▶ _Dataset entries_:

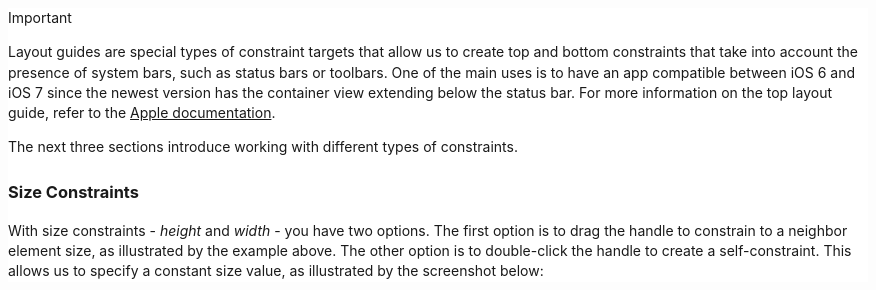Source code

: > [!IMPORTANT]
> Layout guides are special types of constraint targets that allow us to create top and bottom constraints that take into account the presence of system bars, such as status bars or toolbars. One of the main uses is to have an app compatible between iOS 6 and iOS 7 since the newest version has the container view extending below the status bar. For more information on the top layout guide, refer to the [Apple documentation](https://developer.apple.com/library/ios/documentation/userexperience/conceptual/transitionguide/AppearanceCustomization.html#//apple_ref/doc/uid/TP40013174-CH15-SW2).



The next three sections introduce working with different types of constraints.

### Size Constraints

With size constraints - *height* and *width* - you have two options. The first option is to drag the handle to constrain to a neighbor element size, as illustrated by the example above. The other option is to double-click the handle to create a self-constraint. This allows us to specify a constant size value, as illustrated by the screenshot below:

▶ _To-do item_:
When copying the entries above, keep each word as it is and exclude any image.

▶ _Result of this exercise_:
Source code

: > [!IMPORTANT]
> Layout guides are special types of constraint targets that allow us to create top and bottom constraints that take into account the presence of system bars, such as status bars or toolbars. One of the main uses is to have an app compatible between iOS 6 and iOS 7 since the newest version has the container view extending below the status bar. For more information on the top layout guide, refer to the [Apple documentation](https://developer.apple.com/library/ios/documentation/userexperience/conceptual/transitionguide/AppearanceCustomization.html#//apple_ref/doc/uid/TP40013174-CH15-SW2).



The next three sections introduce working with different types of constraints.

### Size Constraints

With size constraints - *height* and *width* - you have two options. The first option is to drag the handle to constrain to a neighbor element size, as illustrated by the example above. The other option is to double-click the handle to create a self-constraint. This allows us to specify a constant size value, as illustrated by the screenshot below:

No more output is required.